• [TEXTO]:
+ + + + +

'A ética está sendo pisoteada', afirma secretário-geral da CNBB

Para o bispo auxiliar da Arquidiocese de Brasília, o governo do presidente Michel Temer 'não está cuidando do Brasil' e também não é 'atento às nossas riquezas'.
Foto: Divulgação/CNBB. (Para o bispo auxiliar da Arquidiocese de Brasília, o governo do presidente Michel Temer 'não está cuidando do Brasil' e também não é 'atento às nossas riquezas'.
Foto: Divulgação/CNBB.)

De formação franciscana, o secretário-geral da Conferência Nacional dos Bispos do Brasil (CNBB), dom Leonardo Ulrich Steiner, 67 anos, é uma das vozes do clero católico nacional atentas e preocupadas com os rumos político, econômico e social do país. É crítico à maneira como o governo federal conduz a economia e as questões sociais.

+ + + + +

• [DADOS DE ENTRADA]:
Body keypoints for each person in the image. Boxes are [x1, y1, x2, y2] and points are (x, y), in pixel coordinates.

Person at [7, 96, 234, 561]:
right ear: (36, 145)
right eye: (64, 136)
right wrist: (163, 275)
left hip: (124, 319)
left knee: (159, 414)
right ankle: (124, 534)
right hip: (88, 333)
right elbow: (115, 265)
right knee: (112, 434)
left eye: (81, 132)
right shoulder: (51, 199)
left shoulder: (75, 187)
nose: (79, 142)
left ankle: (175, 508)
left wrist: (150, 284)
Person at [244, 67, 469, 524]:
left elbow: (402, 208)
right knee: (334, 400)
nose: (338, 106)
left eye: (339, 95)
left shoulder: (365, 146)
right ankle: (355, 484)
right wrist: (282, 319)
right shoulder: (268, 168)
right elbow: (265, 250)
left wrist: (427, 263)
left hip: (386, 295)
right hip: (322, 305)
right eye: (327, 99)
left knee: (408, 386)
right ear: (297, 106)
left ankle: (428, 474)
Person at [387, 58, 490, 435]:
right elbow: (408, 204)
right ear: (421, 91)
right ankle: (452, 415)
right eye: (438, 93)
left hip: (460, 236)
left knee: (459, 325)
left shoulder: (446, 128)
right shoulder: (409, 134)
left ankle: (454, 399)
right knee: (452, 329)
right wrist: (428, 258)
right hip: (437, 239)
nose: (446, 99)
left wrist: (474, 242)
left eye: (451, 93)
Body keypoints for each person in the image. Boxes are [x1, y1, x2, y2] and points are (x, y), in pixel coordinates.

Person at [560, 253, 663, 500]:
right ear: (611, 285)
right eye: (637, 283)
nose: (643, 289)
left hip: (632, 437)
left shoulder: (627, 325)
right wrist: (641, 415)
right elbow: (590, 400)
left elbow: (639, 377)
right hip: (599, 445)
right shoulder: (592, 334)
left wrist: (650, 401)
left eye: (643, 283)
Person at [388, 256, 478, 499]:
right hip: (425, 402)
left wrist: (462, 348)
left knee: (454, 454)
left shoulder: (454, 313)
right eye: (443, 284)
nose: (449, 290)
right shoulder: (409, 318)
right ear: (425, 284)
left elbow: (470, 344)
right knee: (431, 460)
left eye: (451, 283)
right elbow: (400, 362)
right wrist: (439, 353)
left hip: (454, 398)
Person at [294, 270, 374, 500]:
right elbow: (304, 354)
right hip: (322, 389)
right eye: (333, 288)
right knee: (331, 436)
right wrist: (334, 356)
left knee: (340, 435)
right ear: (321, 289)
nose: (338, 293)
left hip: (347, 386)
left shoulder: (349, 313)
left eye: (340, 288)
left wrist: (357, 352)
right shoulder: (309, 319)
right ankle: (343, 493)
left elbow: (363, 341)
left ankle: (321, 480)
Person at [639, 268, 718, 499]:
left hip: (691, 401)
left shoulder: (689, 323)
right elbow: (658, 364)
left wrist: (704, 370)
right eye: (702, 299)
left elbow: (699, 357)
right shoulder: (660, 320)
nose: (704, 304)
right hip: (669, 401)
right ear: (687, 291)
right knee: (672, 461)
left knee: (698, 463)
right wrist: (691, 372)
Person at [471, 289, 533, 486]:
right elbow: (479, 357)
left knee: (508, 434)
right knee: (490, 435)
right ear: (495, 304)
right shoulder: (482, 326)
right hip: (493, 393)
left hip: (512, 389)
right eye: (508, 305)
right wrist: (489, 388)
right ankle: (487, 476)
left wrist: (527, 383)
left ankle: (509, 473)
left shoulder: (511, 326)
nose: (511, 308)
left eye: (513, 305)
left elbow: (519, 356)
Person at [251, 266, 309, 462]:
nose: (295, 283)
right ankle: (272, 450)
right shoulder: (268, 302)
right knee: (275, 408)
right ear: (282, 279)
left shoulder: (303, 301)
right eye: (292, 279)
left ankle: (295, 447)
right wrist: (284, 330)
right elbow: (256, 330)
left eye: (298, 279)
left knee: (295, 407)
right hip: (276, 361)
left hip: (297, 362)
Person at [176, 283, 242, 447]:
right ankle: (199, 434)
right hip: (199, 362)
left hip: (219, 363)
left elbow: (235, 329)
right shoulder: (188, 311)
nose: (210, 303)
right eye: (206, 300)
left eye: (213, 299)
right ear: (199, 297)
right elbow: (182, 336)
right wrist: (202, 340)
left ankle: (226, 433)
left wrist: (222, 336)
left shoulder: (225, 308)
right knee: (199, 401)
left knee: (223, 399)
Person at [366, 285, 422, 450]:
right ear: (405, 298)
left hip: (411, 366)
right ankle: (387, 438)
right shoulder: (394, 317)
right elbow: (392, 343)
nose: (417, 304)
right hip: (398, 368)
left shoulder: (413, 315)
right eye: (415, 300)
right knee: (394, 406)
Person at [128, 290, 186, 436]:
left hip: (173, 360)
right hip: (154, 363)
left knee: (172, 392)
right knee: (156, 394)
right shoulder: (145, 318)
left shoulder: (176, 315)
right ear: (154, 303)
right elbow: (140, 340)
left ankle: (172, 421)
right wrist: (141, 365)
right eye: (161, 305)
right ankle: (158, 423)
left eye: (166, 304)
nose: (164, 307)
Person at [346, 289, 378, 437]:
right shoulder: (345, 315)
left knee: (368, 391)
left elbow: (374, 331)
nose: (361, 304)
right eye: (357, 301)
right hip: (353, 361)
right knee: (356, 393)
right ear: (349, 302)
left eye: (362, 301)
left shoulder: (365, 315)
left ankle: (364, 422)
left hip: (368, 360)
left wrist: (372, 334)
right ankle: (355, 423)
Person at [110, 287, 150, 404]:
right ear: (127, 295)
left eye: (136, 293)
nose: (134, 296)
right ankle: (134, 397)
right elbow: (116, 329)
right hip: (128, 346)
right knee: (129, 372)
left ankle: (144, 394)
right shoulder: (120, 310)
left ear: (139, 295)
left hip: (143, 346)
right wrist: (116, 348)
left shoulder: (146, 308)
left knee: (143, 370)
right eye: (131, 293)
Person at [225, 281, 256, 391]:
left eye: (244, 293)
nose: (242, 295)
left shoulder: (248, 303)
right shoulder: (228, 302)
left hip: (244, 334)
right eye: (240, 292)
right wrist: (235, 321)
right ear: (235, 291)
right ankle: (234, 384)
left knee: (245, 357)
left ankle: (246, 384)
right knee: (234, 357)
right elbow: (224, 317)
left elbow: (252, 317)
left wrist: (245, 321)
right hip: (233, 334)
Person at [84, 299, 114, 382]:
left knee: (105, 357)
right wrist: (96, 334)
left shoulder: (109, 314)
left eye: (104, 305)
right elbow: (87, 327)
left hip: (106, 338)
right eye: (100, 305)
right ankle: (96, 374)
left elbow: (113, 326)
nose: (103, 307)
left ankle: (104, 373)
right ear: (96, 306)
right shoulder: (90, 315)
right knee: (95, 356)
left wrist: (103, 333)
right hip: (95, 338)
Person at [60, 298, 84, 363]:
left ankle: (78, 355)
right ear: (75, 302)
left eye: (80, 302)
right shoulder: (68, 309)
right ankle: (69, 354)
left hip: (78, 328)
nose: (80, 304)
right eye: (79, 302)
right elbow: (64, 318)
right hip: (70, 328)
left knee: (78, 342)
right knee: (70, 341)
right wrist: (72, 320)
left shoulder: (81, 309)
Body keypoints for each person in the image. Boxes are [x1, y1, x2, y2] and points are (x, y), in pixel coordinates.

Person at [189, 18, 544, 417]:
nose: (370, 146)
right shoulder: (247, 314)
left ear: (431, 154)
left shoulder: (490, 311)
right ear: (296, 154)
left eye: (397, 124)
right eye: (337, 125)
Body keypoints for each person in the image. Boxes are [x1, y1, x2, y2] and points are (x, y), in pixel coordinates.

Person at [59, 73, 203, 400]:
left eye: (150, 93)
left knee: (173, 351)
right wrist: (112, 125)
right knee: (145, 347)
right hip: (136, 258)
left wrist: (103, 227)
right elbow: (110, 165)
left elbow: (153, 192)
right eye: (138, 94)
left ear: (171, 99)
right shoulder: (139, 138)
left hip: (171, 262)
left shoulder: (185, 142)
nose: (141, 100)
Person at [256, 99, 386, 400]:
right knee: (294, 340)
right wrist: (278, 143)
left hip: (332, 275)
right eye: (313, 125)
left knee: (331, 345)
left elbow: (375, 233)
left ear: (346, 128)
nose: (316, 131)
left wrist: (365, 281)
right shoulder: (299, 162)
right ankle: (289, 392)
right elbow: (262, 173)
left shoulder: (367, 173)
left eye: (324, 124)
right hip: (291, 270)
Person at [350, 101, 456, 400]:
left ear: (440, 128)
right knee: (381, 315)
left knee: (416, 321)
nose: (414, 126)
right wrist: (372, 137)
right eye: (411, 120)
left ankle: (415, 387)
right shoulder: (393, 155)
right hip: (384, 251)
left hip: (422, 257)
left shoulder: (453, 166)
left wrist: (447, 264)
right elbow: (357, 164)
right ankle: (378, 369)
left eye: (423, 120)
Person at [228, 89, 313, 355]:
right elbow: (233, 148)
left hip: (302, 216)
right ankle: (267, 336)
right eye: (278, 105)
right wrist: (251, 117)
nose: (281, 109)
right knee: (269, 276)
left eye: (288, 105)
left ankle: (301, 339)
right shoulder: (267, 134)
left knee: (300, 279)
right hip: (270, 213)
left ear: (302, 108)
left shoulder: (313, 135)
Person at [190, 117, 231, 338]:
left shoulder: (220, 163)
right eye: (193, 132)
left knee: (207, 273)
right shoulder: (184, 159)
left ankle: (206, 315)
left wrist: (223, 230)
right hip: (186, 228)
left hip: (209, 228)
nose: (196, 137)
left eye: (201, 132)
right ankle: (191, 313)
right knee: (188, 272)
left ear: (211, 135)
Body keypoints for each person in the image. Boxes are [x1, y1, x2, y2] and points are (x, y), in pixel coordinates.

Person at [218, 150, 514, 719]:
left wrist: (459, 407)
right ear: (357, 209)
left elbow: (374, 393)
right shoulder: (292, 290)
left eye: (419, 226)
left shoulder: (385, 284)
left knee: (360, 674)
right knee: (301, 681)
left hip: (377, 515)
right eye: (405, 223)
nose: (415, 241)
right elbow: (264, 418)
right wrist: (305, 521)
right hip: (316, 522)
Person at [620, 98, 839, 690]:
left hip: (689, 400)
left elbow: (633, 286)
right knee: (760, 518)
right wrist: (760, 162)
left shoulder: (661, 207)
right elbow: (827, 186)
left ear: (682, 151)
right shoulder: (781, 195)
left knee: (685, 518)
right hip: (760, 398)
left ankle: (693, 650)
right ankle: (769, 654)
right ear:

+ + + + +

• [LISTA DE TAREFAS]:
**A)** Resuma em três frases o texto sobre o secretário-geral da CNBB.
**B)** Dê continuidade ao texto sobre o secretário-geral da CNBB a partir da última frase mostrada.

• [RESPOSTAS]:
**A)** O secretário-geral da CNBB afirma que a ética está sendo pisoteada. O bispo auxiliar da Arquidiocese de Brasília diz que o governo do presidente Michel Temer não está cuidando do Brasil e não é atento às nossas riquezas. Dom Leonardo Ulrich Steiner, de 67 anos e formação franciscana, é uma das vozes do clero católico preocupadas com os rumos do país e critica a maneira como o governo federal conduz a economia e as questões sociais.

**B)**
Para ele, bispo auxiliar da Arquidiocese de Brasília, o governo do presidente Michel Temer “não está cuidando do Brasil” e também não é “atento às nossas riquezas”. Por não atento às riquezas, entenda-se privatização de empresas públicas e de recursos energéticos, a exemplo das reservas petrolíferas do pré-sal, e projetos que preveem a venda de terras brasileiras a estrangeiros. Por não cuidado com o Brasil, fala dos cortes orçamentários dos programas e dos projetos voltados às camadas pobres da população, bem como das propostas de reformas previdenciária e trabalhista. As preocupações foram expressas por dom Leonardo Steiner, quando de passagem pela capital pernambucana, onde participou, na Unicap, do Fórum Justiça e Paz, promovido pela Comissão de Justiça e Paz da Arquidiocese de Olinda e Recife. Apesar do horizonte vislumbrado, de crise ética, da supremacia do mercado e do empobrecimento da população, o bispo frade, ligado à Ordem dos Frades Menores e doutor em filosofia, enxerga saídas. E defende uma igreja, tal qual o papa Francisco, a serviço. A serviço dos pobres, em especial.